§ **Input for this task**:
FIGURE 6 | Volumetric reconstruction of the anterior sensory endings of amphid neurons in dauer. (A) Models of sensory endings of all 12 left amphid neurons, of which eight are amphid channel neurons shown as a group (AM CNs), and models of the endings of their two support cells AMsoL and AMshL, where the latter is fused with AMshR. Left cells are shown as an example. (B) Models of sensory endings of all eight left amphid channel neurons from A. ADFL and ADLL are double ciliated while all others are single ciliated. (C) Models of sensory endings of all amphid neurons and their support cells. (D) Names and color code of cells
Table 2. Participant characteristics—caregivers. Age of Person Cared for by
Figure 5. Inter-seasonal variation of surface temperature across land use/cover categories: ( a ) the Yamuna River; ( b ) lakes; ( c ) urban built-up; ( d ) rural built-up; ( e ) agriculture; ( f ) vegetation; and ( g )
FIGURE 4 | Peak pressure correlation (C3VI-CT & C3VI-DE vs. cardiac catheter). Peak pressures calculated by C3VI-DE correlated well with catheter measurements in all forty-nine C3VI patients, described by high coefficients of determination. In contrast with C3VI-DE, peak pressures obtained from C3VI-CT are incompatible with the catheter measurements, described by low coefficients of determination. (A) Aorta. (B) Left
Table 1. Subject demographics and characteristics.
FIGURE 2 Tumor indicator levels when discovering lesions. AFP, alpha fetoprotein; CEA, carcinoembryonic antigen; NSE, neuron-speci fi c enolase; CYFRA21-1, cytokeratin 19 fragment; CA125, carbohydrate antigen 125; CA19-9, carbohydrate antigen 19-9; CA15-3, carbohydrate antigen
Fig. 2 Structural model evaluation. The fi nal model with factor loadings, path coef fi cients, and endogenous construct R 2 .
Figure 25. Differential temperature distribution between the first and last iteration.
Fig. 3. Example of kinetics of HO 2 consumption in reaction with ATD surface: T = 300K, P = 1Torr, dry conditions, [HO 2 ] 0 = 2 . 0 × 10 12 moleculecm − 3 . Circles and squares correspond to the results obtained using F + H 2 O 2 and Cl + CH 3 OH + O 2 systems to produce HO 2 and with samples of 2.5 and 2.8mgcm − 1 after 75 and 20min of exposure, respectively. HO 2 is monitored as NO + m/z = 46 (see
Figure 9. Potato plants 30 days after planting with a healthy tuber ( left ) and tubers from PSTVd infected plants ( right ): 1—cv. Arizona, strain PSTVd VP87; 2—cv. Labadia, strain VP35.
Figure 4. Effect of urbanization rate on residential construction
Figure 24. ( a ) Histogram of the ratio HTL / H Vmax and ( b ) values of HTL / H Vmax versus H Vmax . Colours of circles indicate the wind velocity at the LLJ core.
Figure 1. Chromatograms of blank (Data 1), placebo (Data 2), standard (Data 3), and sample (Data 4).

§ **Task goal**: Filter the entries and copy each line with "surface".

§ **Task solution**:
Figure 5. Inter-seasonal variation of surface temperature across land use/cover categories: ( a ) the Yamuna River; ( b ) lakes; ( c ) urban built-up; ( d ) rural built-up; ( e ) agriculture; ( f ) vegetation; and ( g )
Fig. 3. Example of kinetics of HO 2 consumption in reaction with ATD surface: T = 300K, P = 1Torr, dry conditions, [HO 2 ] 0 = 2 . 0 × 10 12 moleculecm − 3 . Circles and squares correspond to the results obtained using F + H 2 O 2 and Cl + CH 3 OH + O 2 systems to produce HO 2 and with samples of 2.5 and 2.8mgcm − 1 after 75 and 20min of exposure, respectively. HO 2 is monitored as NO + m/z = 46 (see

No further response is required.